In the data, between the lines holding "genus: Anolis" and "genus: Caryomyia", inclusive, swap "common name" for "vernacular name" and give those lines back with nothing else changed.

_LISTING:_
################

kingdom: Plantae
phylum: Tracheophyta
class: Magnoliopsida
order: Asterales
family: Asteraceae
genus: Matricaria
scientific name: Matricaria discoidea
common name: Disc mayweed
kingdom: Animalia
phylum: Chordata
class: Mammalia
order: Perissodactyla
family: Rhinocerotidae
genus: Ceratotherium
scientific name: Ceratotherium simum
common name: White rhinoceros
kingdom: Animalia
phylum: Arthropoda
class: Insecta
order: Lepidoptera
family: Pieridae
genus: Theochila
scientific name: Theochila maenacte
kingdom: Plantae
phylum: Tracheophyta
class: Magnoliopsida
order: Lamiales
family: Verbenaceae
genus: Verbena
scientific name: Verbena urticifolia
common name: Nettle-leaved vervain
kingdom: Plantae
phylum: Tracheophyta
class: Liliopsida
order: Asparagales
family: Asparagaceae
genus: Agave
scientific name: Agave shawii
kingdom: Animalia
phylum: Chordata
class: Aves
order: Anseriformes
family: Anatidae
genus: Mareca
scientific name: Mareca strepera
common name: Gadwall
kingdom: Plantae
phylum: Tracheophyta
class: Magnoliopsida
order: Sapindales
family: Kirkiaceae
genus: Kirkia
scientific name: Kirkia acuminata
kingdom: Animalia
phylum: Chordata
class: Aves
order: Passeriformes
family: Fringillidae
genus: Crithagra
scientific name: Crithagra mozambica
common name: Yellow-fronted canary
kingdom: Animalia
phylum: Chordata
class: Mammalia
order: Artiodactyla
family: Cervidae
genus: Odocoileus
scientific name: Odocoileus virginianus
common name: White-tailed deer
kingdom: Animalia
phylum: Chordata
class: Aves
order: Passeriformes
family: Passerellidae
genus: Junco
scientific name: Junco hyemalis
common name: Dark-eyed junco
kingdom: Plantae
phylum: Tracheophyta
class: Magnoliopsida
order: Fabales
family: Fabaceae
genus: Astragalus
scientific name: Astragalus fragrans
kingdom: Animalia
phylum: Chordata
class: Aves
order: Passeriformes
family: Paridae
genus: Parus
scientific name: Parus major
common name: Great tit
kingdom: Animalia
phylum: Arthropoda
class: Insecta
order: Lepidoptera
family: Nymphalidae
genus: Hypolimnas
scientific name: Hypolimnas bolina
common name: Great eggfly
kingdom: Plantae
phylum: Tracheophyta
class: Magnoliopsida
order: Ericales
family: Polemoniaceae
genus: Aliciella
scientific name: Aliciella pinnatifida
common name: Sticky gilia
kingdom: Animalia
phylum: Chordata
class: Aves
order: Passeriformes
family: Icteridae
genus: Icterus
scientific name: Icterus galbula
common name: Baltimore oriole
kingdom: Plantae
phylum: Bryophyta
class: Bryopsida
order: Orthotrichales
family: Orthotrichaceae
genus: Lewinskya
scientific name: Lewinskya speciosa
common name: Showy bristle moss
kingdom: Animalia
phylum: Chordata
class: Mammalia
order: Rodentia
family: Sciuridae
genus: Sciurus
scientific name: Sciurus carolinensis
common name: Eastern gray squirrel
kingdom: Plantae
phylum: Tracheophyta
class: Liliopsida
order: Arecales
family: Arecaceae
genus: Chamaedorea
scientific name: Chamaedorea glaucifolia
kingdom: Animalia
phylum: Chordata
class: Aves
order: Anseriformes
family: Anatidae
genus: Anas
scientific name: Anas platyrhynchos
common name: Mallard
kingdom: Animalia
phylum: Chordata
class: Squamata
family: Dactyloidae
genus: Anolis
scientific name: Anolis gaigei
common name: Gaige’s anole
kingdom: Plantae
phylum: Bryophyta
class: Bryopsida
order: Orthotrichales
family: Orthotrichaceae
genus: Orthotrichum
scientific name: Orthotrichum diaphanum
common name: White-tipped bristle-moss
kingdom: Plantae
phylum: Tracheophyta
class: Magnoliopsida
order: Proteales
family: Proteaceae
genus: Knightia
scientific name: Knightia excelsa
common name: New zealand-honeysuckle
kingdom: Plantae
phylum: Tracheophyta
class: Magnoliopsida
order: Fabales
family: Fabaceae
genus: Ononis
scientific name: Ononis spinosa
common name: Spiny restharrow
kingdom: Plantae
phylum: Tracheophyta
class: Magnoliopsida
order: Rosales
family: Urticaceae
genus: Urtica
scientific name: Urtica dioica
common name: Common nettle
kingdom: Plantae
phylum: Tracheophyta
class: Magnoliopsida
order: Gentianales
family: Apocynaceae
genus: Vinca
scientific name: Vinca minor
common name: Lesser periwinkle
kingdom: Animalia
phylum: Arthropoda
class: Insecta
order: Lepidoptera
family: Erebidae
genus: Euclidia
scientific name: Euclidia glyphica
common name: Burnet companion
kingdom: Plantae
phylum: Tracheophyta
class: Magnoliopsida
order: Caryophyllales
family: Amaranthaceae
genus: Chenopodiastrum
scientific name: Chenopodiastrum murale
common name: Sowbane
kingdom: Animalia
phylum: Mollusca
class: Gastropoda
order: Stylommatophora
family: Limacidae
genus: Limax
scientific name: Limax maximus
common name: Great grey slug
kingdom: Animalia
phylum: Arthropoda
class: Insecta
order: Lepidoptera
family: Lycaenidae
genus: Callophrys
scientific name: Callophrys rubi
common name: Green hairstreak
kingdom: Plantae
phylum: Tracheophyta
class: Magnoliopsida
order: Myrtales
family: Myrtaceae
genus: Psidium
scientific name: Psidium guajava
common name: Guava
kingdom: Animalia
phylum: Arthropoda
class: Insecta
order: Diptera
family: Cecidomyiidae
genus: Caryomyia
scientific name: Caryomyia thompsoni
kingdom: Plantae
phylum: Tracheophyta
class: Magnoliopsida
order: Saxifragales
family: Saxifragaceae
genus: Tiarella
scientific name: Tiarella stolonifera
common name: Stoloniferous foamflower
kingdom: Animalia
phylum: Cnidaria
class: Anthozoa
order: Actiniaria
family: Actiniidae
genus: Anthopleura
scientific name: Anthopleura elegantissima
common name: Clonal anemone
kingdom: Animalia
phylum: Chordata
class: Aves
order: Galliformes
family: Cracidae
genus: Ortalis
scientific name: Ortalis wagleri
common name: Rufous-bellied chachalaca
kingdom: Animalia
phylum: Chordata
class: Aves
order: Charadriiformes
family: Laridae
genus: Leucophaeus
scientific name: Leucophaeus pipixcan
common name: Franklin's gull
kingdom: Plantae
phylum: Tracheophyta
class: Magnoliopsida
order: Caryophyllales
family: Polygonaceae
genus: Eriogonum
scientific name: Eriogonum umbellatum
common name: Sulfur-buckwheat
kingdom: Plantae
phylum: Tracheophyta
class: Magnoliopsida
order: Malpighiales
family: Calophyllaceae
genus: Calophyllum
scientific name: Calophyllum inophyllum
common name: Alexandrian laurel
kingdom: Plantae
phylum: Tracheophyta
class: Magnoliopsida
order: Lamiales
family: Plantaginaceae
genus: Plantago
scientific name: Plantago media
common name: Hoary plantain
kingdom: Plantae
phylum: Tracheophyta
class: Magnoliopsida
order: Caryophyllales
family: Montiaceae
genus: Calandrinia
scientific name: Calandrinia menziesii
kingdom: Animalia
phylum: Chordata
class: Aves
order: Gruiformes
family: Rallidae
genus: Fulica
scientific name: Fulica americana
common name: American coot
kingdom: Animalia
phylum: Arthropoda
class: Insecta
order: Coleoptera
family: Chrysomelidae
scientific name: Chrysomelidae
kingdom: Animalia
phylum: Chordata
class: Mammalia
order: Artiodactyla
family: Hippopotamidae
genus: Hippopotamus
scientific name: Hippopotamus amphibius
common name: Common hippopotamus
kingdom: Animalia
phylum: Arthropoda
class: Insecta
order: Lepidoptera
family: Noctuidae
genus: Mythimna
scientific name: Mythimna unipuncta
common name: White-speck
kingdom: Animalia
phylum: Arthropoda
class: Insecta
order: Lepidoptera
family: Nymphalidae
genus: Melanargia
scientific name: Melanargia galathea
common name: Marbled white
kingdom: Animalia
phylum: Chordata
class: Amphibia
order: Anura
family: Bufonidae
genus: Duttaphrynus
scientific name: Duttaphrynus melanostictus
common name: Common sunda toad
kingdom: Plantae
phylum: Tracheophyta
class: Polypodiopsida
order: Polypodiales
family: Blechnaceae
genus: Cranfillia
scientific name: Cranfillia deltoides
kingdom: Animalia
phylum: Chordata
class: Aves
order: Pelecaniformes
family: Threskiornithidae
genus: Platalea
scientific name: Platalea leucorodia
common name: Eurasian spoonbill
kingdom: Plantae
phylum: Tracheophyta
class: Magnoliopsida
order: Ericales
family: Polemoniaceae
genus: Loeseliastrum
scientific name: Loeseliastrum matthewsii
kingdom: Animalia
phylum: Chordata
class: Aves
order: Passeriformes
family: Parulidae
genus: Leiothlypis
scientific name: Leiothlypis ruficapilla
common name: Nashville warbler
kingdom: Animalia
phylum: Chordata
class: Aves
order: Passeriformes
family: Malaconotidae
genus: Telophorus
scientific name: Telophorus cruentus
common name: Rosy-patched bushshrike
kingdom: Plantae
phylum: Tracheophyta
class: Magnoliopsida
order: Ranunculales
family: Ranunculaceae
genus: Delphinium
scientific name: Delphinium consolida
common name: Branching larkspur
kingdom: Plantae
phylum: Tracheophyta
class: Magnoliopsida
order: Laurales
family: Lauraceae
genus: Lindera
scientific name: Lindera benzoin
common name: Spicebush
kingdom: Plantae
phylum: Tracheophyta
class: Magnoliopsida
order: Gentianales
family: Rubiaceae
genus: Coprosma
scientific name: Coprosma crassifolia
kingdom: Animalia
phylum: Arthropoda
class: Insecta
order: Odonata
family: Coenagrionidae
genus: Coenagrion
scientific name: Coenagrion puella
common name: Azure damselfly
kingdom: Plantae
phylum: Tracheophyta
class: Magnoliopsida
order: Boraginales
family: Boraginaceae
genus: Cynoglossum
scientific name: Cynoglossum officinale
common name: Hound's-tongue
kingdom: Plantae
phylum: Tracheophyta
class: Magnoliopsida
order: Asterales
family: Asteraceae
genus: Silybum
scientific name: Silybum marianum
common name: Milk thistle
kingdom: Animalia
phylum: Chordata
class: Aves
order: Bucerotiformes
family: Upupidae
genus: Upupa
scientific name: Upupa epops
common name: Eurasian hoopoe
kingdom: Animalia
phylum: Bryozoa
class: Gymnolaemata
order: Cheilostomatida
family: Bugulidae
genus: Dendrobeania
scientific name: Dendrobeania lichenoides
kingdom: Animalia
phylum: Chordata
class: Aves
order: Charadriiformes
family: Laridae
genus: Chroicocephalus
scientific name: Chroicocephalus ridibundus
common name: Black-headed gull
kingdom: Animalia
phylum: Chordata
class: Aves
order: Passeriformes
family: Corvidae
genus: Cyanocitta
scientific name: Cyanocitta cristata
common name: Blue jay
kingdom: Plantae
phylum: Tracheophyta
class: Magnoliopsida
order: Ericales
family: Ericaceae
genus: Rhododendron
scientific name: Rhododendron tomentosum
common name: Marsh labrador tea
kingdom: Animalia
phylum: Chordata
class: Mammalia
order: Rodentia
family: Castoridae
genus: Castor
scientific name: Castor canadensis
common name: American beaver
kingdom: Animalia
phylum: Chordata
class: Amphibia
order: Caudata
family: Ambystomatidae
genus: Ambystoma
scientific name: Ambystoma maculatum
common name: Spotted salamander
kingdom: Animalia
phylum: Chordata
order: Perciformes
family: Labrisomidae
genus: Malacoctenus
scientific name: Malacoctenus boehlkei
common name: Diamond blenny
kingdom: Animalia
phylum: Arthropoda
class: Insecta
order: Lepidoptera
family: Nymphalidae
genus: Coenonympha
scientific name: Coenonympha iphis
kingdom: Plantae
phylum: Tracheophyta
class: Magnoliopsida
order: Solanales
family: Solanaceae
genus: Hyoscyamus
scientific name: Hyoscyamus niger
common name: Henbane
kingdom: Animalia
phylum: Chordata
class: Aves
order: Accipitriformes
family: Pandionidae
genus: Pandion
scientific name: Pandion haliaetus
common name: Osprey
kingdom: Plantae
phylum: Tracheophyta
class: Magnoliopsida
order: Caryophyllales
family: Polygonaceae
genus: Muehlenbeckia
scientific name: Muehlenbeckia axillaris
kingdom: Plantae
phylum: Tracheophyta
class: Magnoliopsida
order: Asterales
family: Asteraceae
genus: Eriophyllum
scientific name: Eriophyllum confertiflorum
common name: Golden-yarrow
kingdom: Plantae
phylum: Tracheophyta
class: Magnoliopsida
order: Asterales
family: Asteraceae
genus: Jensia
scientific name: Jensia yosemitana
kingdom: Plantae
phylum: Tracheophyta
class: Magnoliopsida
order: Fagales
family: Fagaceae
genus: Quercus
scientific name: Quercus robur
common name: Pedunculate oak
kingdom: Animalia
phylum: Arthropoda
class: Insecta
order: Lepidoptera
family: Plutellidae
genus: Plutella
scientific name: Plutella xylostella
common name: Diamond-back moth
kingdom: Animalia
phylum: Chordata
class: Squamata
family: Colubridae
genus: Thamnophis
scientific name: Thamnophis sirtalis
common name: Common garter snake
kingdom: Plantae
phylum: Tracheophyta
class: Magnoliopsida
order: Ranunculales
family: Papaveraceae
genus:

################

_CORRECT RESULT:_
genus: Anolis
scientific name: Anolis gaigei
vernacular name: Gaige’s anole
kingdom: Plantae
phylum: Bryophyta
class: Bryopsida
order: Orthotrichales
family: Orthotrichaceae
genus: Orthotrichum
scientific name: Orthotrichum diaphanum
vernacular name: White-tipped bristle-moss
kingdom: Plantae
phylum: Tracheophyta
class: Magnoliopsida
order: Proteales
family: Proteaceae
genus: Knightia
scientific name: Knightia excelsa
vernacular name: New zealand-honeysuckle
kingdom: Plantae
phylum: Tracheophyta
class: Magnoliopsida
order: Fabales
family: Fabaceae
genus: Ononis
scientific name: Ononis spinosa
vernacular name: Spiny restharrow
kingdom: Plantae
phylum: Tracheophyta
class: Magnoliopsida
order: Rosales
family: Urticaceae
genus: Urtica
scientific name: Urtica dioica
vernacular name: Common nettle
kingdom: Plantae
phylum: Tracheophyta
class: Magnoliopsida
order: Gentianales
family: Apocynaceae
genus: Vinca
scientific name: Vinca minor
vernacular name: Lesser periwinkle
kingdom: Animalia
phylum: Arthropoda
class: Insecta
order: Lepidoptera
family: Erebidae
genus: Euclidia
scientific name: Euclidia glyphica
vernacular name: Burnet companion
kingdom: Plantae
phylum: Tracheophyta
class: Magnoliopsida
order: Caryophyllales
family: Amaranthaceae
genus: Chenopodiastrum
scientific name: Chenopodiastrum murale
vernacular name: Sowbane
kingdom: Animalia
phylum: Mollusca
class: Gastropoda
order: Stylommatophora
family: Limacidae
genus: Limax
scientific name: Limax maximus
vernacular name: Great grey slug
kingdom: Animalia
phylum: Arthropoda
class: Insecta
order: Lepidoptera
family: Lycaenidae
genus: Callophrys
scientific name: Callophrys rubi
vernacular name: Green hairstreak
kingdom: Plantae
phylum: Tracheophyta
class: Magnoliopsida
order: Myrtales
family: Myrtaceae
genus: Psidium
scientific name: Psidium guajava
vernacular name: Guava
kingdom: Animalia
phylum: Arthropoda
class: Insecta
order: Diptera
family: Cecidomyiidae
genus: Caryomyia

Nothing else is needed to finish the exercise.